Fear of the Dawn is the fourth studio album by the American rock musician Jack White, released on April 8, 2022, through Third Man Records. The album was written in Nashville and recorded throughout 2021 at Third Man Studio.

Promotion and release
In October 2021, White released "Taking Me Back", his first solo single since 2018. In November, White revealed that he would release two solo albums in 2022: Fear of the Dawn, which will feature White's traditional rock sound, and Entering Heaven Alive, a folk album, planned for release on July 22. White released a video for "Taking Me Back" on November 11. 

In December 2021, White announced the Supply Chain Issues Tour kicking off on April 8, 2022, in Detroit, Michigan. The tour covers North America and Europe. On February 11, 2022, White released the title track "Fear of the Dawn" as the B-side of the lead single from Entering Heaven Alive, "Love Is Selfish", and uploaded the music video for "Fear of the Dawn" on YouTube the same day. On March 3, 2022, White released the song "Hi-De-Ho" (which features rapper Q-Tip, formerly of hip hop group A Tribe Called Quest) as the second standalone single from Fear of the Dawn. Finally on April 7, 2022, White released "What's the Trick?" as one last surprise single the day before the album was released.

Fear of the Dawn was released on April 8, 2022.

Track listing

Sample credits
 "Hi-De-Ho" contains a sample of "Hi De Ho Man" by Cab Calloway, written by Cab Calloway, Buster Harding and Jack Palmer.
 "Into the Twilight" contains a sample of William S. Burroughs from the track "Origin and Theory of the Tape Cut-Ups" originally released on the album Break Through in Grey Room, produced by James Grauerholz and Bill Rich.
 "Into the Twilight" contains a sample of "Another Night in Tunisia" performed by The Manhattan Transfer, written by John Dizzy Gillespie, Frank Paparelli and Jon Hendricks.
 "Into the Twilight" contains a sample of "Twilight Zone/Twilight Tone" performed by The Manhattan Transfer, music written by Jay Graydon and Alan Paul, lyrics by Alan Paul.

Personnel
Primary artist
 Jack White – vocals (tracks 1–6, 8–12), drums (tracks 1–4, 8, 12), guitar (tracks 1–3, 5–11), bass (tracks 1–3, 8, 12), synthesizers (tracks 1–4, 6), percussion (tracks 1–4, 6, 8, 9, 11), theremin (tracks 2, 3), lead electric guitar (track 4), lead acoustic guitar (track 4), samples (track 6), piano (tracks 6, 12), electric guitar (track 12), vibraphone (track 12), acoustic guitar (track 12)

◆ ◆ ◆ ◆

### Exercise set
#1 Reproduce the passage from the article on Fear of the Dawn starting with "In December 2021, White" and going on through "and Jack Palmer.".
#2 According to the article on Fear of the Dawn, in which city did the Supply Chain Issues Tour begin?

### Recorded information
◆ ◆ ◆ ◆

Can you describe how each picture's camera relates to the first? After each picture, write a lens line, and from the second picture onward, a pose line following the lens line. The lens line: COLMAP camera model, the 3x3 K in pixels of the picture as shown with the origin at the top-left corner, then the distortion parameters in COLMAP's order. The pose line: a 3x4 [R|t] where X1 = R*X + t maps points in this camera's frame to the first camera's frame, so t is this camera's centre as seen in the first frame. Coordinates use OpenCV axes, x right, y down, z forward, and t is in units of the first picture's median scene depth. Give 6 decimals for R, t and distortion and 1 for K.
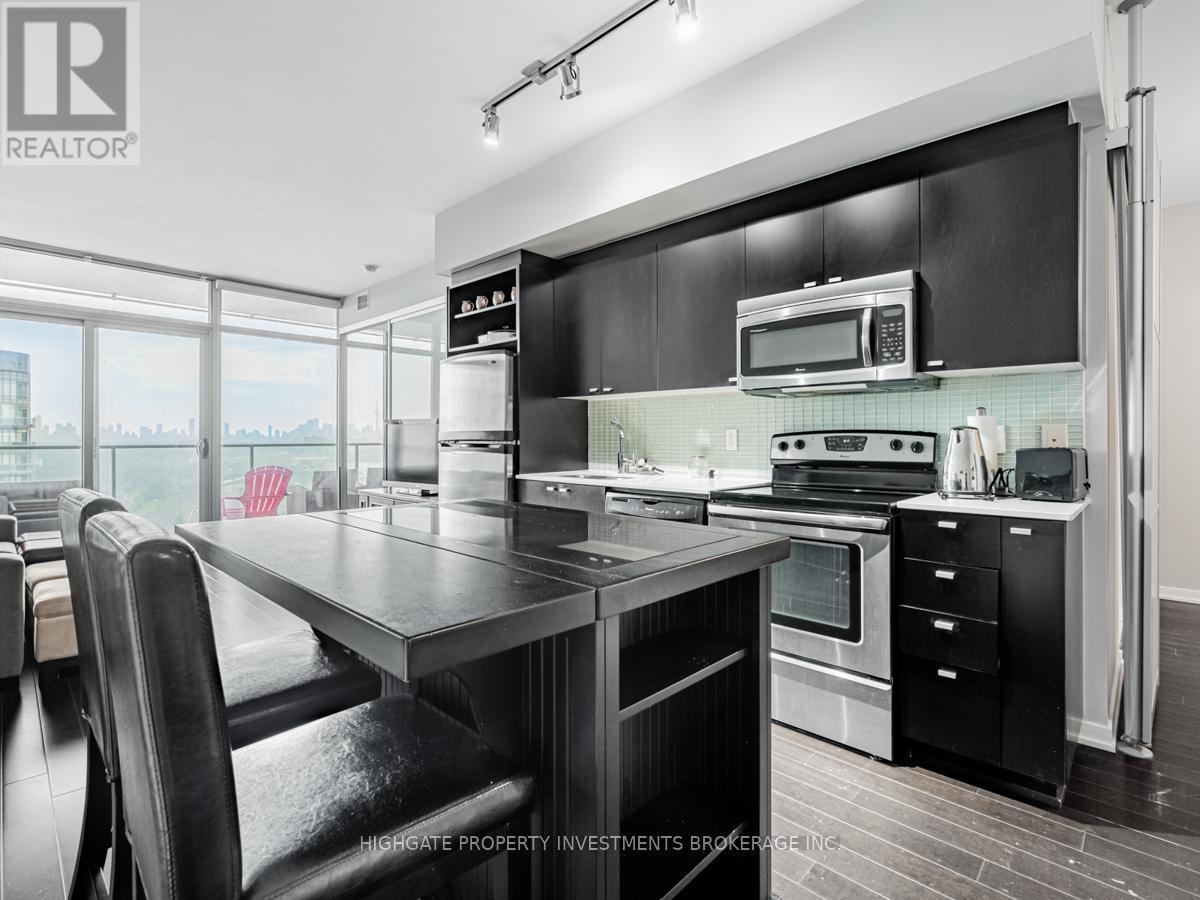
lens RADIAL K [[577.8, 0, 615.4], [0, 577.8, 437.3], [0, 0, 1]] dist [-0.010770, 0.003177]
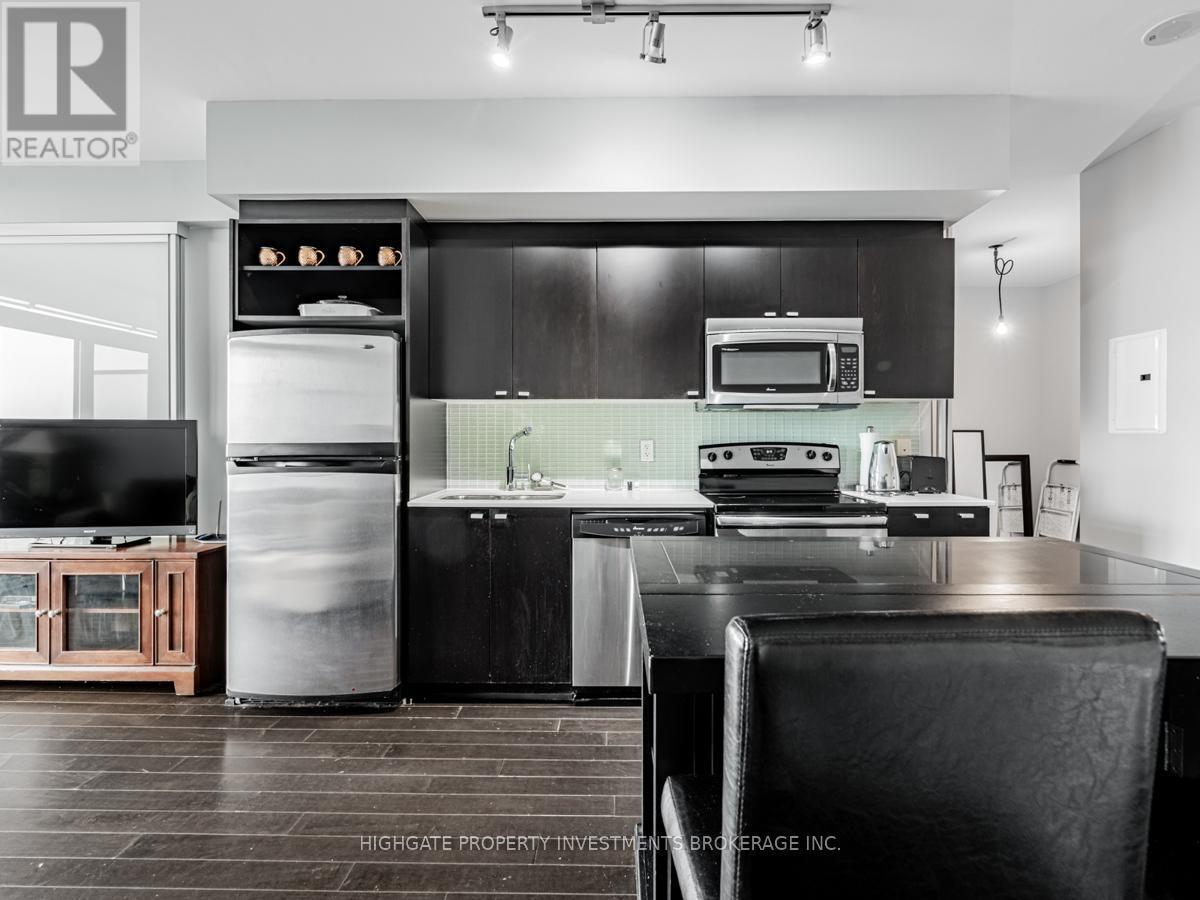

◆ ◆ ◆ ◆

### Responses to the tasks
#1
In December 2021, White announced the Supply Chain Issues Tour kicking off on April 8, 2022, in Detroit, Michigan. The tour covers North America and Europe. On February 11, 2022, White released the title track "Fear of the Dawn" as the B-side of the lead single from Entering Heaven Alive, "Love Is Selfish", and uploaded the music video for "Fear of the Dawn" on YouTube the same day. On March 3, 2022, White released the song "Hi-De-Ho" (which features rapper Q-Tip, formerly of hip hop group A Tribe Called Quest) as the second standalone single from Fear of the Dawn. Finally on April 7, 2022, White released "What's the Trick?" as one last surprise single the day before the album was released.

Fear of the Dawn was released on April 8, 2022.

Track listing

Sample credits
 "Hi-De-Ho" contains a sample of "Hi De Ho Man" by Cab Calloway, written by Cab Calloway, Buster Harding and Jack Palmer.

#2 Detroit, Michigan